ZIMBABWE’S population is projected to be close to 17 million, having grown by almost four million in the last 10 years from 13 million recorded during the 2012 national census, the Zimbabwe National Statistics Agency (ZimStat) has said.
Last year, ZimStat conducted a census mapping exercise which projected the population to be now at 16,9 million.
These include 8,8 million women and girls and 8,1 million men and boys.
The 2012 census put the country’s population at 13 061 239 with 6 780 700 female and 6 280 539 male.
Zimstat is expected to conduct another census this year.
It will use the Computer-Assisted Personal Interviewing (CAPI) technique in capturing data from members of the public.
There will be 50 000 enumerators each with a tablet to capture information digitally, while about 300 motorcycles will be procured for data collection in remote areas.
Results will inform policymakers on tailoring development programmes and meeting social needs in the country.
Zimstat public relations and communication manager, Ms Mercy Chidemo, said the pre-census mapping exercise which ended last week projected that the country now had almost 17 million people.
Ms Chidemo said the agency has completed its pre-census mapping exercise and is now recruiting census field workers.
“We now have the enumeration areas and we are now moving into training for the level one teams.

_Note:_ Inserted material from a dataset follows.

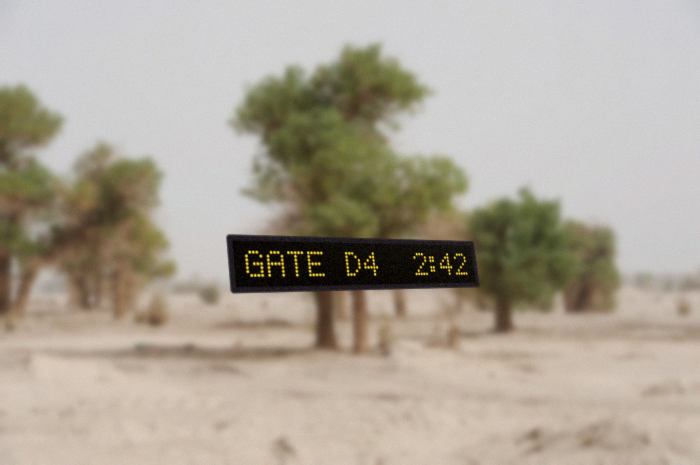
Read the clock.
2:42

Starting this month, we will be training national supervisors and trainers who will train the enumerators.
“Most of the recruitment is being done from the public service. And all the recruitment is being done this month for the enumerators, the supervisors and information communication technology experts,” said Ms Chidemo.
The 50 000 enumerators will conduct the census exercise from April 21 to April 30 this year.

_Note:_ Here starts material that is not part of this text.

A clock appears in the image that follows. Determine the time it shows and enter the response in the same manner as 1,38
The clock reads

Bulawayo Provincial Affairs and Devolution Permanent Secretary, Mr Paul Nyoni, said the census is important as it will inform the country’s policy direction.
“We can’t plan without measuring. Census is what tells us what we are planning for, what we need to provide and what the future looks like.
“Remember census does not just add up people, it looks at growth and other things. So, you can then project and say we need x number of schools in the future and x number of hospitals.
“It determines the demands of resources that are allocated in accordance to the growing number of the population,” said Mr Nyoni.
He said at a political level, the census will determine the level of representation that a community will have.
“In other words, it will determine the number of wards and the number of constituencies that an area will have. It is crucial that everyone is counted.
“It is not child play or any kind of projection, but we all need to be counted for communities to get resources,” he said.
Presenting the 2022 national Budget last year, Finance and Economic Development Minister Professor Mthuli Ncube said the Covid-19 pandemic had affected the census preparatory exercise.
“The budget is therefore setting aside $3 billion towards the preparation and conduct of the 2022 Population and Housing Census. In due course, a statutory order will be issued with regards to the conduct of the census.
“Government is also appealing to the private sector, co-operating and development partners as well as other stakeholders to partner with Government for a successful 2022 Population and Housing Census,” he said.